DATA SHOWN:
_ _ _

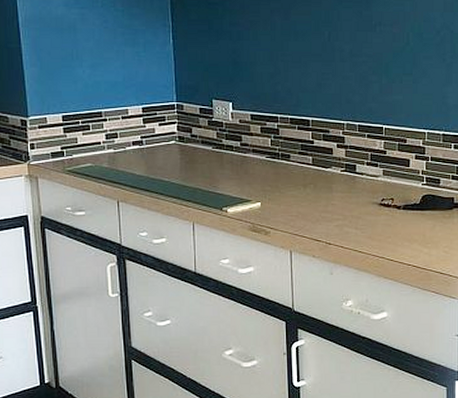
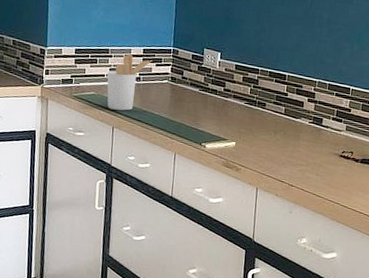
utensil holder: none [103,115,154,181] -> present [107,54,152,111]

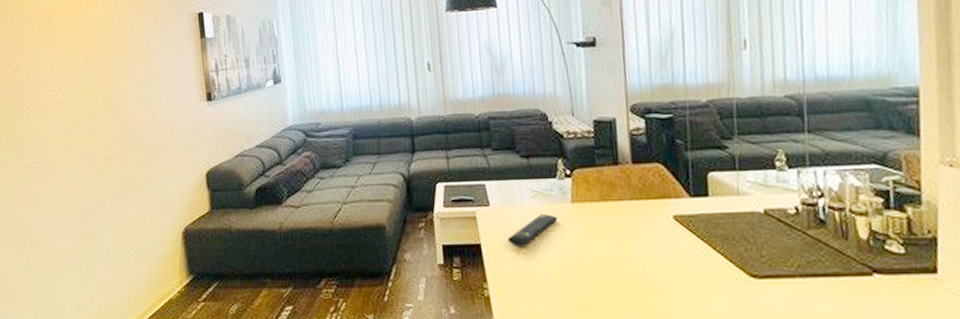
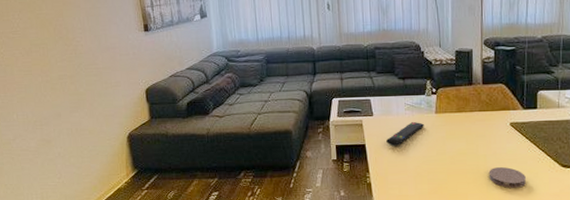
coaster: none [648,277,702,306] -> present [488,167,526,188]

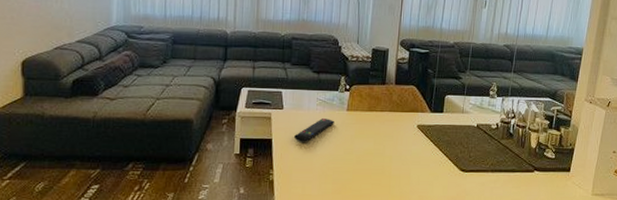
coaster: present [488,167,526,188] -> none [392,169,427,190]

_ _ _

TASK OBJECTIVE:
With the pictures removed, write the listing out word for word.

TASK RESPONSE:
utensil holder: none [103,115,154,181] -> present [107,54,152,111]

coaster: none [648,277,702,306] -> present [488,167,526,188]

coaster: present [488,167,526,188] -> none [392,169,427,190]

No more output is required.